Follicle Biology Laboratory, Vrije Universiteit Brussel (VUB), Brussels, Belgium.
Hum Reprod. 2011 May;26(5):1035-51. doi: 10.1093/humrep/der036. Epub 2011 Mar 3.
Cumulus cell (CC) gene expression is suggested as a non-invasive analysis method to predict oocyte competence. There are, however, important between-patient differences in CC gene expression. These can be compensated when expression results are combined with patient and cycle characteristics using a multiple regression analysis model.
From ICSI patients stimulated with GnRH antagonist and recombinant FSH (n= 25) or GnRH agonist and highly purified menotrophin (n= 20), CC were collected and oocytes were individually fertilized and cultured. CC were analyzed for the expression of Syndecan 4 (SDC4), Prostaglandin-endoperoxide synthase 2 (PTGS2), Versican (VCAN), Activated leukocyte cell adhesion molecule, Gremlin 1, transient receptor potential cation channel, subfamily M, member 7 (TRPM7), Calmodulin 2 and Inositol 1,4,5-trisphosphate 3-kinase A (ITPKA) using quantitative PCR. Results were analyzed in relation to the stimulation protocol. Within-patient variation in gene expression was related to oocyte maturity and developmental potential. Models predictive for normal embryo or blastocyst development and pregnancy in single embryo transfer cycles were developed.

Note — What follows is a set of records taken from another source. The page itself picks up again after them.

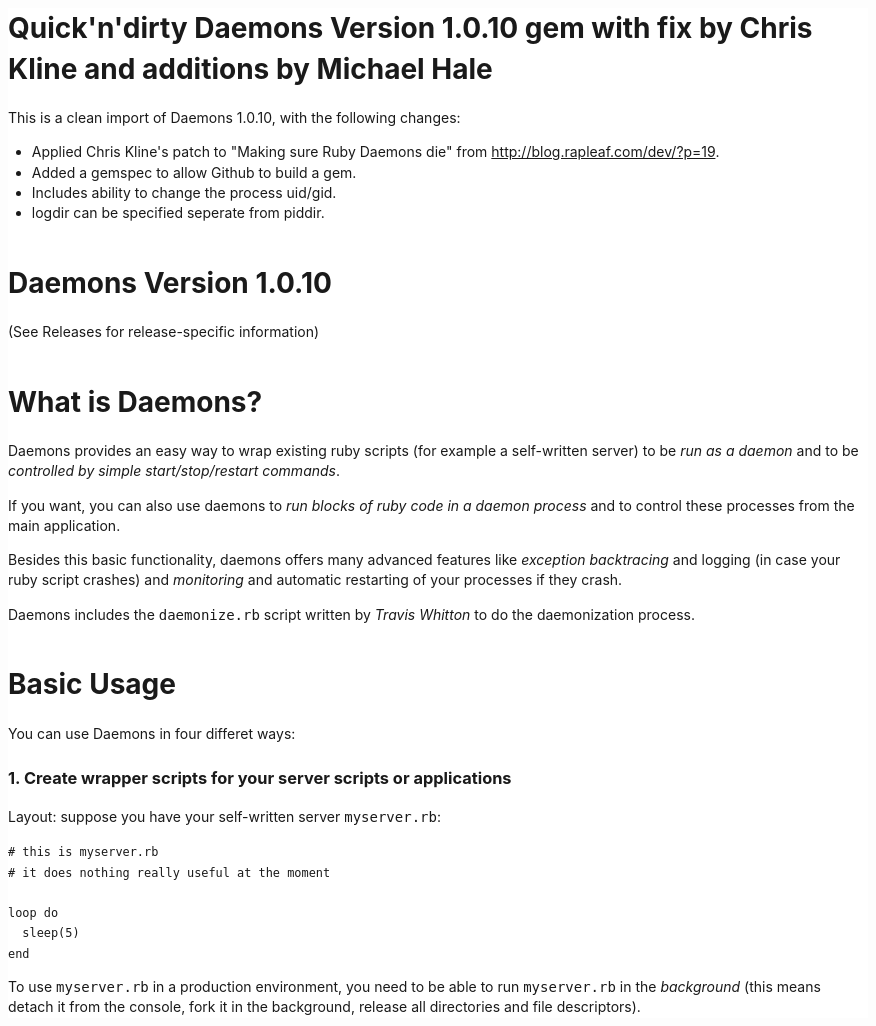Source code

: Quick'n'dirty Daemons Version 1.0.10 gem with fix by Chris Kline and additions by Michael Hale
====

This is a clean import of Daemons 1.0.10, with the following changes:

  * Applied Chris Kline's patch to "Making sure Ruby Daemons die" from http://blog.rapleaf.com/dev/?p=19.
  * Added a gemspec to allow Github to build a gem.
  * Includes ability to change the process uid/gid.
  * logdir can be specified seperate from piddir.

Daemons Version 1.0.10
====

(See Releases for release-specific information)

What is Daemons?
====

Daemons provides an easy way to wrap existing ruby scripts (for example a self-written server) 
to be <i>run as a daemon</i> and to be <i>controlled by simple start/stop/restart commands</i>.

If you want, you can also use daemons to <i>run blocks of ruby code in a daemon process</i> and to control
these processes from the main application.

Besides this basic functionality, daemons offers many advanced features like <i>exception backtracing</i> 
and logging (in case your ruby script crashes) and <i>monitoring</i> and automatic restarting of your processes
if they crash.

Daemons includes the <tt>daemonize.rb</tt> script written by <i>Travis Whitton</i> to do the daemonization
process.

Basic Usage
====

You can use Daemons in four differet ways:

### 1. Create wrapper scripts for your server scripts or applications

Layout: suppose you have your self-written server <tt>myserver.rb</tt>:

    # this is myserver.rb
    # it does nothing really useful at the moment

    loop do
      sleep(5)
    end
  
To use <tt>myserver.rb</tt> in a production environment, you need to be able to
run <tt>myserver.rb</tt> in the _background_ (this means detach it from the console, fork it
in the background, release all directories and file descriptors).
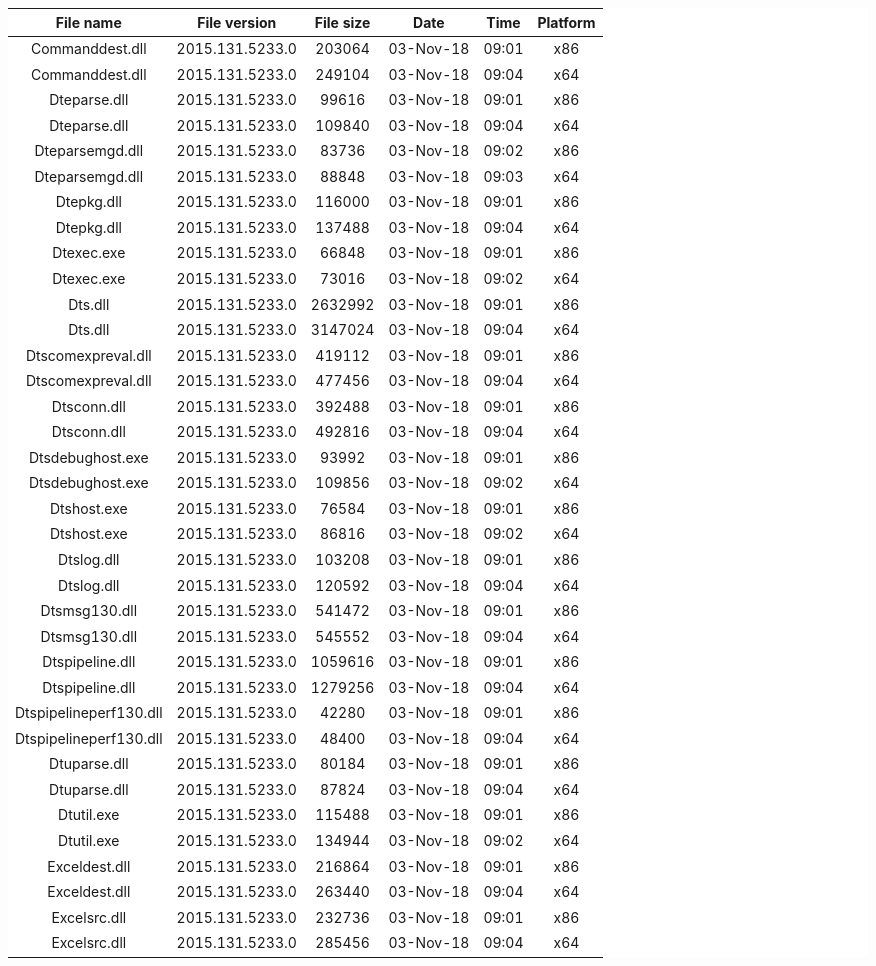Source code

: |                      File name                     |   File version  | File size |    Date   |  Time | Platform |
|:--------------------------------------------------:|:---------------:|:---------:|:---------:|:-----:|:--------:|
| Commanddest.dll                                    | 2015.131.5233.0 | 203064    | 03-Nov-18 | 09:01 | x86      |
| Commanddest.dll                                    | 2015.131.5233.0 | 249104    | 03-Nov-18 | 09:04 | x64      |
| Dteparse.dll                                       | 2015.131.5233.0 | 99616     | 03-Nov-18 | 09:01 | x86      |
| Dteparse.dll                                       | 2015.131.5233.0 | 109840    | 03-Nov-18 | 09:04 | x64      |
| Dteparsemgd.dll                                    | 2015.131.5233.0 | 83736     | 03-Nov-18 | 09:02 | x86      |
| Dteparsemgd.dll                                    | 2015.131.5233.0 | 88848     | 03-Nov-18 | 09:03 | x64      |
| Dtepkg.dll                                         | 2015.131.5233.0 | 116000    | 03-Nov-18 | 09:01 | x86      |
| Dtepkg.dll                                         | 2015.131.5233.0 | 137488    | 03-Nov-18 | 09:04 | x64      |
| Dtexec.exe                                         | 2015.131.5233.0 | 66848     | 03-Nov-18 | 09:01 | x86      |
| Dtexec.exe                                         | 2015.131.5233.0 | 73016     | 03-Nov-18 | 09:02 | x64      |
| Dts.dll                                            | 2015.131.5233.0 | 2632992   | 03-Nov-18 | 09:01 | x86      |
| Dts.dll                                            | 2015.131.5233.0 | 3147024   | 03-Nov-18 | 09:04 | x64      |
| Dtscomexpreval.dll                                 | 2015.131.5233.0 | 419112    | 03-Nov-18 | 09:01 | x86      |
| Dtscomexpreval.dll                                 | 2015.131.5233.0 | 477456    | 03-Nov-18 | 09:04 | x64      |
| Dtsconn.dll                                        | 2015.131.5233.0 | 392488    | 03-Nov-18 | 09:01 | x86      |
| Dtsconn.dll                                        | 2015.131.5233.0 | 492816    | 03-Nov-18 | 09:04 | x64      |
| Dtsdebughost.exe                                   | 2015.131.5233.0 | 93992     | 03-Nov-18 | 09:01 | x86      |
| Dtsdebughost.exe                                   | 2015.131.5233.0 | 109856    | 03-Nov-18 | 09:02 | x64      |
| Dtshost.exe                                        | 2015.131.5233.0 | 76584     | 03-Nov-18 | 09:01 | x86      |
| Dtshost.exe                                        | 2015.131.5233.0 | 86816     | 03-Nov-18 | 09:02 | x64      |
| Dtslog.dll                                         | 2015.131.5233.0 | 103208    | 03-Nov-18 | 09:01 | x86      |
| Dtslog.dll                                         | 2015.131.5233.0 | 120592    | 03-Nov-18 | 09:04 | x64      |
| Dtsmsg130.dll                                      | 2015.131.5233.0 | 541472    | 03-Nov-18 | 09:01 | x86      |
| Dtsmsg130.dll                                      | 2015.131.5233.0 | 545552    | 03-Nov-18 | 09:04 | x64      |
| Dtspipeline.dll                                    | 2015.131.5233.0 | 1059616   | 03-Nov-18 | 09:01 | x86      |
| Dtspipeline.dll                                    | 2015.131.5233.0 | 1279256   | 03-Nov-18 | 09:04 | x64      |
| Dtspipelineperf130.dll                             | 2015.131.5233.0 | 42280     | 03-Nov-18 | 09:01 | x86      |
| Dtspipelineperf130.dll                             | 2015.131.5233.0 | 48400     | 03-Nov-18 | 09:04 | x64      |
| Dtuparse.dll                                       | 2015.131.5233.0 | 80184     | 03-Nov-18 | 09:01 | x86      |
| Dtuparse.dll                                       | 2015.131.5233.0 | 87824     | 03-Nov-18 | 09:04 | x64      |
| Dtutil.exe                                         | 2015.131.5233.0 | 115488    | 03-Nov-18 | 09:01 | x86      |
| Dtutil.exe                                         | 2015.131.5233.0 | 134944    | 03-Nov-18 | 09:02 | x64      |
| Exceldest.dll                                      | 2015.131.5233.0 | 216864    | 03-Nov-18 | 09:01 | x86      |
| Exceldest.dll                                      | 2015.131.5233.0 | 263440    | 03-Nov-18 | 09:04 | x64      |
| Excelsrc.dll                                       | 2015.131.5233.0 | 232736    | 03-Nov-18 | 09:01 | x86      |
| Excelsrc.dll                                       | 2015.131.5233.0 | 285456    | 03-Nov-18 | 09:04 | x64      |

Mature oocytes have higher PTGS2 and lower VCAN expression in their cumulus. All genes except VCAN had a positive correlation with good embryo or blastocyst morphology and were used to develop predictive models for embryo or blastocyst development (P< 0.01). Specific models were obtained for the two stimulation protocols. In both groups, better cleavage-stage embryo prediction relied on TRPM7 and ITPKA expression and pregnancy prediction relied on SDC4 and VCAN expression. In the current data set, the use of CC expression for pregnancy prediction resulted in a sensitivity of >70% and a specificity of >90%.
Multivariable models based on CC gene expression can be used to predict embryo development and pregnancy.
卵丘细胞(CC)的基因表达被认为是一种非侵入性的分析方法,可用于预测卵母细胞的能力。然而,CC 基因表达在患者之间存在重要差异。当使用多元回归分析模型将表达结果与患者和周期特征相结合时,可以补偿这些差异。
从接受 GnRH 拮抗剂和重组 FSH 刺激的 ICSI 患者(n=25)或 GnRH 激动剂和高纯度促性腺激素刺激的患者(n=20)中收集 CC,并对单个卵母细胞进行受精和培养。使用定量 PCR 分析 CC 中 Syndecan 4(SDC4)、前列腺素内过氧化物合酶 2(PTGS2)、Versican(VCAN)、活化白细胞细胞黏附分子、Gremlin 1、瞬时受体电位阳离子通道亚家族 M 成员 7(TRPM7)、钙调蛋白 2 和肌醇 1,4,5-三磷酸 3-激酶 A(ITPKA)的表达。结果与刺激方案相关。个体内基因表达的变异性与卵母细胞成熟度和发育潜能有关。在单胚胎转移周期中,建立了预测正常胚胎或胚泡发育和妊娠的模型。
成熟卵母细胞的卵丘中 PTGS2 表达较高,VCAN 表达较低。除了 VCAN 之外,所有基因都与良好的胚胎或胚泡形态呈正相关,并被用于开发预测胚胎或胚泡发育的模型(P<0.01)。为两种刺激方案获得了特定的模型。在两组中,更好的卵裂期胚胎预测依赖于 TRPM7 和 ITPKA 的表达,而妊娠预测则依赖于 SDC4 和 VCAN 的表达。在当前数据集,使用 CC 表达进行妊娠预测的敏感性>70%,特异性>90%。
基于 CC 基因表达的多变量模型可用于预测胚胎发育和妊娠。